Вот тебе и Юрьев день! Если он настроен Лопушанским и Смородинской, то я еще понимаю, но если нет, то он, думается, застрял в современном мышлении где-то в семидесятых годах. Война уже идет, есть две стороны и нет третьей. Быть выше обеих сторон — это быть в стороне. Я понимаю, если бы он всерьез уважал то, что сделано Костей, — но он только «снисходит» к нашей работе и совершенно непосредственно толкует о том, что он ожидал худшего, а в материале есть замечательные вещи.

Я несколько пал духом. У Стругацкого все сложилось в голове в довольно стройную, хотя и уязвимую позицию. Это фильм о конце света, а финал с аварией — откровенная увертка. То, что Ларсен сохранил в себе человеческое, — вполне достаточно для подвига. А героя в фильме нет, герой — ситуация (т. е. конец света).

<…>

1. Герой — ситуация? Плохо понимаю, что это такое. Могу себе вполне представить картину без основного героя, но, написав и сняв центральную фигуру, возложив на нее некие самые серьезные задачи, вряд ли можно толковать о герое-ситуации. Ларсен оказывается рикшей, в коляске которого барски развалилась Ситуация. Я и толковал о том, что Ларсен в фильме — китайский рикша (только я его называл конферансье).

2. Остаться человеком — это то, что вроде бы объединяет мои позиции со Стругацким, но это только словесно. Он согласен лишь с тем, что можно остаться отцом, мужем, братом, соседом, но это, наверное, мало. Да и гражданином, милостиво соглашается Борис Натанович — вот в конце он поступает как гражданин. Итак, Ларсен — гражданин лишь местами. Оттого что: «А что можно сделать? Всё! Кончилось!» — вот его слова. Вспоминается анекдот: «Во время атомной войны надо взять простыню и, укрывшись ею, медленно ползти по направлению к кладбищу».

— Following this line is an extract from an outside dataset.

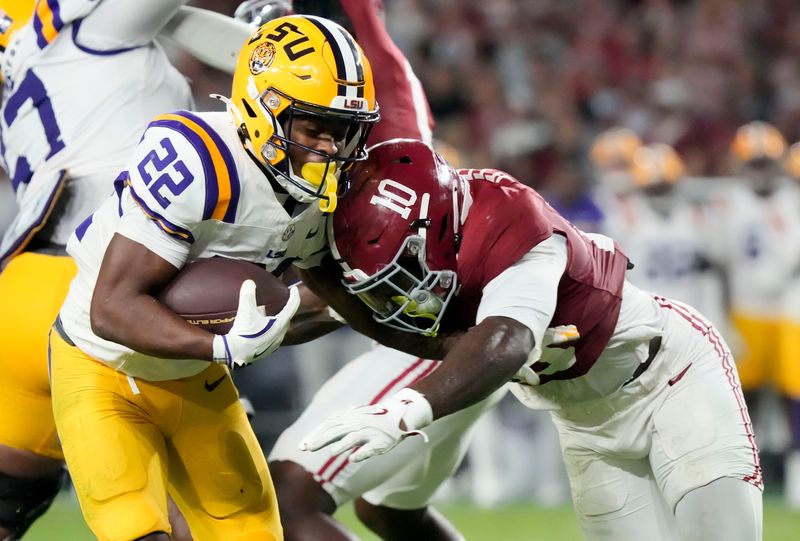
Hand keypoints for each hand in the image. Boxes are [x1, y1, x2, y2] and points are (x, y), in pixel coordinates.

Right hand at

3. «Ну хорошо, пусть в двух, трех местах будет стыдно, пусть во всем виноваты „проклятые империалисты“»… та-а-ак… Стругацкому неприлично опускаться до такой трактовки событий — так надо понимать! Обвинением «проклятых империалистов» заняты Казанские и прочие… «Эта фраза снижает картину по рангу»…

Да отчего же это, ети его мать?! Отчего такое чистоплюйство? Отчего это мне нельзя плюнуть в рожу тем, кто готовит войну, даже если неприлично, с точки зрения Стругацкого, ругать «проклятых империалистов»? Понимаю, что объяснять атомную войну происками врага пошло. Это кризисная ситуация, тут и виноватых не будет. Но они есть уже сегодня. Тема эксперимента — это обвинение человечеству, науке как таковым. Планетарность сознания требует полного взгляда на вещи. Я понимаю мир с точки зрения планетарного сознания и для меня будущая война — война гражданская, война одной планеты, война братоубийственная.

Хочет того Стругацкий или нет, он со своим гуманизмом ни за кого.

4. «Вы зря так уповаете на науку», — говорит он. «Не ученые, это я науку идеализирую… Я астроном…» Я попытался ответить, но встретил стену и полное нежелание даже попытаться понять другого. Он заранее видел во мне примитив, ограниченность и беспочвенные претензии на немыслимое для артиста понимание.

И о науке ерунда. То, что он знает о науке, я, конечно, не знаю. Но то, какою может стать наука, не знает и он. Кентавр — наука — вера не представляется ему реальностью. Он видит в искусстве и науке вечное и даже закономерное разделение на два несливаемых начала. (Речь шла о вере и науке.) Поэтому, как он утверждает, и нет науки о человеке.

«Джульетта для одного — одно, для другого — другое, а для третьего — ноль, потому что он женщин вообще за людей не считает», — говорит Б. Н. и обвиняет мою точку зрения, что Джульетта — единица.

<…>

Как только я встречаюсь с учеными, Коном, а в этом случае со Стругацким, я всегда спотыкаюсь об убеждение, которое для этих людей не вызывает сомнения: о пропасти меж искусством и наукой и о том, что искусство живет в субъективном восприятии и оттого не может претендовать на объективность, как это делает наука. Даже то, что Стругацкий — писатель, и при этом замечательный, не помогло ему преодолеть в себе ученого.